We packed away the food and the pictures and the mementos. Bean had made a wonderful printed "program" which quotes 2 verses from one of Chester's favorite Rumi poems:

Today, like every other day, we wake up empty and frightened.
Don't open the door to the study and begin reading. Take down a musical instrument.
Let the beauty we love be what we do.
There are hundreds of ways to kneel and kiss the ground.

The breeze at dawn has secrets to tell you.
Don't go back to sleep.
You must ask for what you really want.
Don't go back to sleep.
People are going back and forth across the doorsill where the two worlds touch.
The door is round and open.
Don't go back to sleep . . .

We were back at Dan's by 5 PM and, I think, all of us hit by a certain "finality." Chet recounted that as they were getting out of the car the balloons "took off toward California all on their own." ("We Will Miss You" ... floating higher and higher into the sky).

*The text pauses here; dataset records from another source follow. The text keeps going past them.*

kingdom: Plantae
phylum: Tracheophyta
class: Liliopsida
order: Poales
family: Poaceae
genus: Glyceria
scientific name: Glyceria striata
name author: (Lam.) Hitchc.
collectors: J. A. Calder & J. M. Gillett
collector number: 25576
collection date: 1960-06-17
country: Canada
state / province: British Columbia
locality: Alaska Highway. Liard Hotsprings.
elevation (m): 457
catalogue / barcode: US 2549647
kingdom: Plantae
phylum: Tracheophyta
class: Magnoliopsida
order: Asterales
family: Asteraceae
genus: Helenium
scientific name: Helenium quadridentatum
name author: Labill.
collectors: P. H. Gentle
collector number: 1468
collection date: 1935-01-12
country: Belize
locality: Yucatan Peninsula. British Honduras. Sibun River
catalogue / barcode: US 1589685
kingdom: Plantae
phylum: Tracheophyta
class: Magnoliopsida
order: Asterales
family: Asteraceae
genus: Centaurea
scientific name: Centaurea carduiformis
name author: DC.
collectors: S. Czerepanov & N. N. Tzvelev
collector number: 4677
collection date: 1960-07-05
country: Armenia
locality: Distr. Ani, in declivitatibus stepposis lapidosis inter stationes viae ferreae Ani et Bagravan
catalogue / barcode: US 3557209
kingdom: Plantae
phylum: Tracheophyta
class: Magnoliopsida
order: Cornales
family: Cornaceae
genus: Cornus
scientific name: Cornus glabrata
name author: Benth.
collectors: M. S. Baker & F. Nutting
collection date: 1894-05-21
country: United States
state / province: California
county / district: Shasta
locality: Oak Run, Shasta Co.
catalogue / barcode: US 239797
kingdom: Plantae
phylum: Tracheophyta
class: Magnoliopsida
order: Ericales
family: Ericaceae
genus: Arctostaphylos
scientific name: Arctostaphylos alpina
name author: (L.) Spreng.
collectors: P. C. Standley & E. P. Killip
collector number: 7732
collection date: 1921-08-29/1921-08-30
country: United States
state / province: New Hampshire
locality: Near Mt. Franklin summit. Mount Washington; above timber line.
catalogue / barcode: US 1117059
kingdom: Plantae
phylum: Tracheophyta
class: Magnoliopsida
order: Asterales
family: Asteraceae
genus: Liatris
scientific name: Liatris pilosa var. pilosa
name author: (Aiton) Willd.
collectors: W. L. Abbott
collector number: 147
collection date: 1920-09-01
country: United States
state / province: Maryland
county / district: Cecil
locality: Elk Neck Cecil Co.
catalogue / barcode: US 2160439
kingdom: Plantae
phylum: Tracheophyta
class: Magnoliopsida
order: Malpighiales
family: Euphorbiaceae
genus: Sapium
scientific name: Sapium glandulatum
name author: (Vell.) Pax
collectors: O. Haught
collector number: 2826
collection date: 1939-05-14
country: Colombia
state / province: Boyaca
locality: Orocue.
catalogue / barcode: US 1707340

Today, we are all resting, eating, reminiscing and resting again (Bean has slept nearly 20 hours!). This is certainly not the end of our Chester. But, he will not be with us in the same familiar manner that was his special touch.

Aloha nui loa,
Bill

6 Comments:

Anonymous Anonymous said...

This blog is supposed to be about Chester,and NOT the otherwise private lives of the rest of his family--especially without even asking all parties involved for their permission.

11:34 PM  
Anonymous Anonymous said...

maybe Bill could edit it to at least remove names?

4:12 PM  
Anonymous Anonymous said...

And maybe it's just part of the story of Chester and belongs just as it is. We all understand that intense grief makes people say and do things they would never do otherwise. No one is judging. It is as it is and it's all okay.

5:33 PM  
Anonymous Anonymous said...

Chester had too much respect for other people to have wanted anyone's privacy to be violated in this manner. He knowingly gave up
his own right to privacy when he gave his friends permission to write about everything happening to him during his monumental battle. However, he would not have
wanted his own family to be included without giving their own
permission.It doesn't matter if
others are "judging" or not, it's
a privacy issue.....would you want everyone to be able to watch you
ALL the time if all they had to do was promise not to judge?

10:50 PM  
Anonymous Anonymous said...

I feel that is one of the great things about Chester, his ability to go into the darkness of one's own humanity and to shine light. His rosebud massage and his gentle love and tenacious awareness for the light and dark of this delicious device, the shadow is such a delicious place.

9:00 AM  
Blogger Wine-Beer-Washington said...

Originally Bill had a writers account on this blog and Chester encouraged him to blog in his own "say it as he sees it" style. After the celebration, I was in no shape to blog and I asked Bill to do so, as I knew many were curious about it.
If he decides in retrospect that he would like to edit the post, I will make sure that he has the opportunity to do so.